Using this schema, you can satisfy all of your queries.

query by ID: Simply perform a GetItem request on the main table using the blog post Id.

query by Author, paginated: Perform a Query on the Author-Status-CreatedDateTime-index with a key condition expression of Author = :author.

query by (Author, Status), sorted by CreatedDateTime, paginated: Perform a Query on the Author-Status-CreatedDateTime-index with a key condition expression of Author = :author and begins_with(Status-CreatedDateTime, :status). The results will be returned in order of ascending CreatedDateTime.

query by (Category, Status), sorted by CreatedDateTime, paginated: Perform a Query on the Category-Status-CreatedDateTime-index with a key condition expression of Author = :author and begins_with(Status-CreatedDateTime, :status). The results will be returned in order of ascending CreatedDateTime. (Additionally, if you wanted to get all the blog posts in the "technology" category that have the status published and were created in 2019, you could use a key condition expression of Category = "technology" and begins_with(Status-CreatedDateTime, "published#2019").
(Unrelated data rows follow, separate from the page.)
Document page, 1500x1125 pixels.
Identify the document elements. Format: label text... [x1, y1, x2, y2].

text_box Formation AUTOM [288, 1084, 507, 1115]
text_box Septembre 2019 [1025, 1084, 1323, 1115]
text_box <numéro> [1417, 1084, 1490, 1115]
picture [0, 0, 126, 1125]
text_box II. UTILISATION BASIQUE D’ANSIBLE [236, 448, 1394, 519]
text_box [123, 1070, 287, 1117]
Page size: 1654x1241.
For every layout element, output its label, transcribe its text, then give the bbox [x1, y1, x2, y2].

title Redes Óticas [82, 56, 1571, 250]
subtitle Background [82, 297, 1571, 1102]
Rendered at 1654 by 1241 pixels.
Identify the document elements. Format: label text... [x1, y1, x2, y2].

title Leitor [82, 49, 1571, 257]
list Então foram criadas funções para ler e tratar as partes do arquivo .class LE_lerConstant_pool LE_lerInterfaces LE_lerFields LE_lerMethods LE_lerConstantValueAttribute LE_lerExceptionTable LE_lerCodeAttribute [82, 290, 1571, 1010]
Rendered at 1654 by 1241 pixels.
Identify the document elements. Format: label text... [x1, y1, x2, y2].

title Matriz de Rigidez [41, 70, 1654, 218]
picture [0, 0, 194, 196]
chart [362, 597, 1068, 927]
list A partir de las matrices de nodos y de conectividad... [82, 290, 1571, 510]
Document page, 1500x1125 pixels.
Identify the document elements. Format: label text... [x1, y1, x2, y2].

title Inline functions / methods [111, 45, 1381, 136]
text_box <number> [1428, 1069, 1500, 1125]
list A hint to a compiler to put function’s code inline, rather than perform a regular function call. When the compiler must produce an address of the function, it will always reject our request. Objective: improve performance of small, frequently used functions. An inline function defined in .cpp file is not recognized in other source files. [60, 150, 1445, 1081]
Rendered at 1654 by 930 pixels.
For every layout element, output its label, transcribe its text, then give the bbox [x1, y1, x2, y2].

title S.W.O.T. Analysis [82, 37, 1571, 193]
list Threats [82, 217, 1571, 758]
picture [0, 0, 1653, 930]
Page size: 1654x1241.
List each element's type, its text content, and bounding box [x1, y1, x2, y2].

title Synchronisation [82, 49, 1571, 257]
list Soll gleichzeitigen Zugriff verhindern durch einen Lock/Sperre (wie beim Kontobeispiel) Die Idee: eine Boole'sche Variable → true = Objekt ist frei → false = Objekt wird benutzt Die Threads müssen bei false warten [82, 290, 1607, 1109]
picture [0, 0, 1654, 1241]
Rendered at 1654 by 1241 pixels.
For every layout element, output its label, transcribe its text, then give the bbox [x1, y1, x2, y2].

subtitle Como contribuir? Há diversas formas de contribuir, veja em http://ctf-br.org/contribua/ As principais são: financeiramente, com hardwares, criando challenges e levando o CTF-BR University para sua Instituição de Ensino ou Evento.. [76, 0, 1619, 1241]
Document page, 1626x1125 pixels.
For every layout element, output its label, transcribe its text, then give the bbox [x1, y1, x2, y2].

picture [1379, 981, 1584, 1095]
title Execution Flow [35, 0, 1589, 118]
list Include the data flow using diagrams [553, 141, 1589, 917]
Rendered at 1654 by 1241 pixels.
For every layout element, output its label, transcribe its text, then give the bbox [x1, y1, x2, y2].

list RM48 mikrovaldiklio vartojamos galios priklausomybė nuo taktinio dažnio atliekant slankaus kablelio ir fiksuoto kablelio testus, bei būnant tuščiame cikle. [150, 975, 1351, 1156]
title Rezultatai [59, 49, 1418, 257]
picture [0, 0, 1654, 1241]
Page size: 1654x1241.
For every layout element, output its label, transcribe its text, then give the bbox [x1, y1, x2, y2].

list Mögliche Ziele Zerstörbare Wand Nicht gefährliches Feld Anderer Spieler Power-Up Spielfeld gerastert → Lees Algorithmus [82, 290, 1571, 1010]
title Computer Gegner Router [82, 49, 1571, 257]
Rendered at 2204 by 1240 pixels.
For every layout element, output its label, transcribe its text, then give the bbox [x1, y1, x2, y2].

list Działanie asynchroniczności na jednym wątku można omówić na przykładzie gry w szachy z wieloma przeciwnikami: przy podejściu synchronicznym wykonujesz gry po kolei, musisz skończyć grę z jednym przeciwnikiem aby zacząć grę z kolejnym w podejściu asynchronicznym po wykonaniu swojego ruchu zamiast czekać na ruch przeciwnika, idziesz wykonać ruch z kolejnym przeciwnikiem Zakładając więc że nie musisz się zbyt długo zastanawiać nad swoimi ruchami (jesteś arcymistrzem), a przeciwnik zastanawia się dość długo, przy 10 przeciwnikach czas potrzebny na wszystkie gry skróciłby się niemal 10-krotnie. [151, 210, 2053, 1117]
The sort order of the results can be controlled using the ScanIndexForward field of the Query request. The default is true (sort ascending); but by setting it to false DynamoDB will return results in descending order.

DynamoDB has built in support for paginating the results of a Query operation. Basically, any time that there are more results that were not returned, the query response will contain a lastEvaluatedKey which you can pass into your next query request to pick up where you left off. (See Query Pagination for more details about how it works.)


On the other hand, if you're already familiar with SQL, and you want to make this as easy for yourself as possible, consider just using the Aurora Serverless Data API.